Jun 3 2019, 10:07 am
Lummox JR	Okay, the link you provided isn't working for me. Can you just point me to a pastebin or something with the words I should filter against? Or a test project that includes the words? I don't know what I'm supposed to catch or not catch in this regex otherwise.

Jun 6 2019, 3:50 am
Altoids0	Yeah, I think I forgot the href parameter to my link. It should work now.

Jun 6 2019, 11:20 am
Lummox JR	It's not just the physical link. I mean I can't use that site. Please post a pastebin.

Jun 6 2019, 4:19 pm

In response to Lummox JR

Hiead

Lummox JR wrote:

It's not just the physical link. I mean I can't use that site. Please post a pastebin.

Does regexr work for you? https://regexr.com/4fd3j

It's apparent that the OP wants to filter against a slew of variations of the anti-black racial slur, including if you have like 5 "i"s or some punctuation ("N.i."-). Though it also doesn't work with e.g. repeating "R" at the end of the word.
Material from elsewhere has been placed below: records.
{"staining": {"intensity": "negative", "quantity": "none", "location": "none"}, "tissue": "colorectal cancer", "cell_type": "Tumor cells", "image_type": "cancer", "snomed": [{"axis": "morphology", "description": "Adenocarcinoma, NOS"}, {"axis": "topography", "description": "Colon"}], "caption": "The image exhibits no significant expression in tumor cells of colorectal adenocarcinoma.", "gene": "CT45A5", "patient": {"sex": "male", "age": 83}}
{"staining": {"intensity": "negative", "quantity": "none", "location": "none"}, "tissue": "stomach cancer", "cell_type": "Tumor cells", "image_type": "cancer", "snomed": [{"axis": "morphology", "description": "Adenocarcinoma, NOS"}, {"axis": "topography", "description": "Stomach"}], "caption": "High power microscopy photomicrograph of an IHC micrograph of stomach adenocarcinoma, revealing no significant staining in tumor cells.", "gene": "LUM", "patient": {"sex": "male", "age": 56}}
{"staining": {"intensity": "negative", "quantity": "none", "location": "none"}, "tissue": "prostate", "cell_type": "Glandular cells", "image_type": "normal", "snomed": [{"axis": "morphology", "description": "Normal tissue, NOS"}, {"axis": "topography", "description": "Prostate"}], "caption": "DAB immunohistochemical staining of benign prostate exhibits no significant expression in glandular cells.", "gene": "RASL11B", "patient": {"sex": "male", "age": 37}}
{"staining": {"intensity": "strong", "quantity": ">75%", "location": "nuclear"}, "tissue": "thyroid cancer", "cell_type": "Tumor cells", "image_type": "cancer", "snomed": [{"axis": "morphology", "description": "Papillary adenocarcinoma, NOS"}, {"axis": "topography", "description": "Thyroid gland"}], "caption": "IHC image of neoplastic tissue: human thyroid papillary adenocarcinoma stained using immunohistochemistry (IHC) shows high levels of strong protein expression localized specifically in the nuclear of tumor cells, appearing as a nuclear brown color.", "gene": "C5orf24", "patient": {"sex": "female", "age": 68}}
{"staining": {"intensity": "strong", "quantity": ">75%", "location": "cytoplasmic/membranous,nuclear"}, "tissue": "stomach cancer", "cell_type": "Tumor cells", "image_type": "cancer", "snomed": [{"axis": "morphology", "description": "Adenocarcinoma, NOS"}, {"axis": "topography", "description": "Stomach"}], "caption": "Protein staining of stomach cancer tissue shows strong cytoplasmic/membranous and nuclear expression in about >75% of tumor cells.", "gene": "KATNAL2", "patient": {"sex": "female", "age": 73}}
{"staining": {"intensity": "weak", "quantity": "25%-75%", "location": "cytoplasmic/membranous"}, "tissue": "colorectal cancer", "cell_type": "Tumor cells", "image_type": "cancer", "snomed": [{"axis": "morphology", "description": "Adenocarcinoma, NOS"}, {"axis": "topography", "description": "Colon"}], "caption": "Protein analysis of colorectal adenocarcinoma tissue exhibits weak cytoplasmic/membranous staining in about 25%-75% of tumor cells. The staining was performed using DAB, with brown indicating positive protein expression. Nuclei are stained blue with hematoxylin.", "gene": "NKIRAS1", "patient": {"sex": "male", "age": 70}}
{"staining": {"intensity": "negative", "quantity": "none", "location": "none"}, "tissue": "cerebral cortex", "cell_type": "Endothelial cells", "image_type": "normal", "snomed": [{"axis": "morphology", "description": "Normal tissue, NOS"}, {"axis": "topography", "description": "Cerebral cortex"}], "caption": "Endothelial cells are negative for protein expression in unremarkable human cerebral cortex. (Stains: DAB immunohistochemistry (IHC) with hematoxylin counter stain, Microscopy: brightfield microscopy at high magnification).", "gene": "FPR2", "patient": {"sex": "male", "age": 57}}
OP is saying that the regex isn't being treated as case-insensitive, e.g. "n.i."- works fine, but not "N.I."-

Jun 6 2019, 9:08 pm
Lummox JR	Also not working. Just a pastebin of examples, please.

Jun 12 2019, 10:06 am
Lummox JR	Still waiting on an example I can work with. Heck, just throw together a test project or something even. That would be best.

Jun 17 2019, 1:05 am
Optimumtact	https://file.house/eTxu.txt here, I just pulled their regex + test strings (match and non matching)

Jun 17 2019, 1:31 am
Lummox JR	Thanks. I'll look into this.

Jun 17 2019, 11:24 am
Lummox JR	Lummox JR resolved issue with message: Case insensitivity was not properly handled in some complex regular expressions.

Jun 17 2019, 11:25 am
Lummox JR	Interesting bug. It turned out not only was the problem also present in 513, it was worse there. One of the regular expressions in the test set that was supposed to match did not match in 512, but two didn't match in 513, and it was because of two different bugs present in both versions. Apparently a slight difference in behavior caused one of the bugs to manifest in 513 but not 512.